Yet social media platforms are some of the world's most powerful businesses – not least because they can collect massive amounts of user data, and use algorithms to turn the data into actionable knowledge.
Today, TikTok has some of the best algorithms in the business, and a suite of data-collection mechanisms.
This is how it manages to be so addictive, with about 1.2 billion users as of December 2021. This number is expected to rise to 1.8 billion by the end of the year.
Against the background of these huge numbers, the US Federal Communications Commission (FCC) wrote a strongly worded letter to the chief executives of Apple and Google last Tuesday, urging them to remove TikTok from their app stores on the grounds that the company – or more precisely its Chinese parent ByteDance – can't be trusted with US users' data.
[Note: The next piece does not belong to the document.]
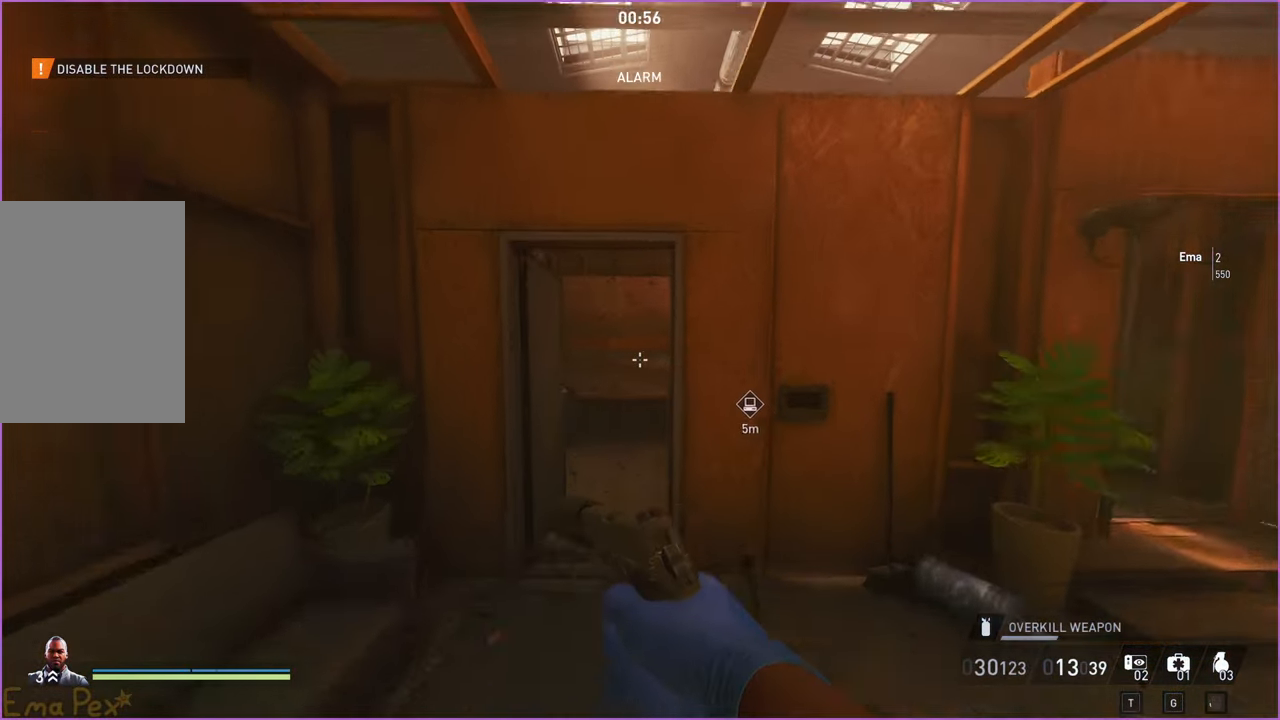
{"keys": ["w"], "mouse": [], "events": [[100, "ctrl", "up"], [160, "space", "down"], [240, "space", "up"], [280, "shift", "up"]]}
FCC commissioner Brendan Carr says:
TikTok is owned by Beijing-based ByteDance — an organisation that is beholden to the Communist Party of China and required by the Chinese law to comply with People's Republic of China (PRC) surveillance demands.
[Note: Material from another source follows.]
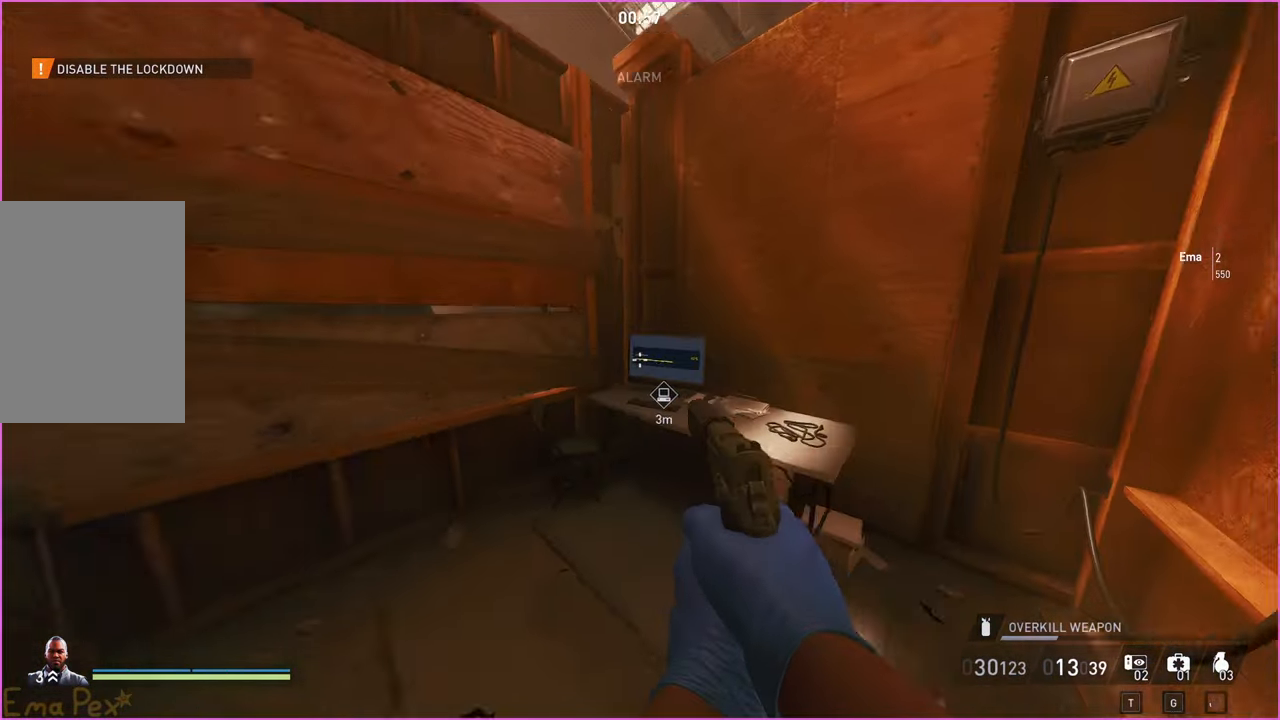
{"keys": [], "mouse": [], "events": [[160, "a", "down"], [380, "a", "up"], [400, "w", "up"]]}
TikTok US has repeatedly denied breaching US data privacy regulations. It says user data are stored on US servers and not shared with ByteDance. But Carr says these measures fall short of guaranteeing the privacy of US users:
TikTok's statement that "100 per cent of US user traffic is being routed to Oracle" in the US says nothing about where that data can be accessed from.
After robust questioning by US senators, TikTok has admitted its US-stored data are in fact accessible from China, subject to unspecified security protocols at the US end.
Australian users' data are also stored on US servers, with backups in Singapore. But it's not known whether these data – which could include users' browsing habits, images, biographical information and location – are subject to the same safeguards as the US data.
The unusually blunt language from Carr may have been occasioned by leaked audio obtained by Buzzfeed from more than 80 internal TikTok meetings.
According to a Buzzfeed report from mid-June, China-based employees of ByteDance have repeatedly accessed non-public data about US TikTok users. The tapes overwhelmingly contradict TikTok's earlier data privacy assurances.
For example, in a September 2021 meeting, a senior US-based TikTok manager referred to a Beijing-based engineer as a "master admin" who "has access to everything". That same month a US-based staffer in the trust and safety department was heard saying "everything is seen in China".
The recordings corroborate the claim that China-based employees have often accessed US data, and more recently than earlier statements asserted.
Might it all be harmless?
TikTok is in the business of entertaining users, with a goal to keep them on the platform and expose them to targeted advertising. On the other hand, TikTok can be used to spread misinformation and influence users to their detriment.
Seen in this weaponised context, the US government's strenuous objections to TikTok come into clearer focus.
Moreover, past events have also raised good reason to suspect Chinese actors of mass data harvesting online.
In 2020, Australian media outlets reported on a data leak from Zhenhua Data, a Chinese company with clients including the Chinese government and the People's Liberation Army.
The leak was said to contain data on more than 35,000 Australians – including dates of birth, addresses, marital status, photographs, political associations, relatives and social media accounts. This information was gathered from a range of sources, including TikTok.
Would banning TikTok be effective?
Removing TikTok from Google's and Apple's app stores can only be done on a country-by-country basis. India banned the platform in June 2020.
If the Australian government were to make the TikTok domain inaccessible from Australia, it could still be accessed through a virtual private network (VPN). A VPN service allows users to create a secure private network within a public one, thus disguising their country of origin. It's the same tool that allows file-sharing on Pirate Bay and access to other countries' Netflix programs.
But even if TikTok was banned in Australia and had access removed, or if users mass-terminated their accounts, existing data on the company's US and Singapore-based servers would remain there. And we now know these data are accessible to ByteDance in Beijing.
What should TikTok users do?
Like any technology, TikTok itself is neither good nor bad. But the way in which it's used creates potential for both.
The best defence with any potentially dangerous technology is to approach it with healthy scepticism and share as little as possible. In the case of TikTok - and other social media - this may involve:
• not disclosing your full name
• not disclosing your age and birthday
• not disclosing your physical location (including through pictures or video)
• turning off the "suggest your account to others" setting.
You can also request an account deletion. But don't expect TikTok to delete all the data associated with it. That's TikTok's data now, and you agreed to handing it over when you signed up.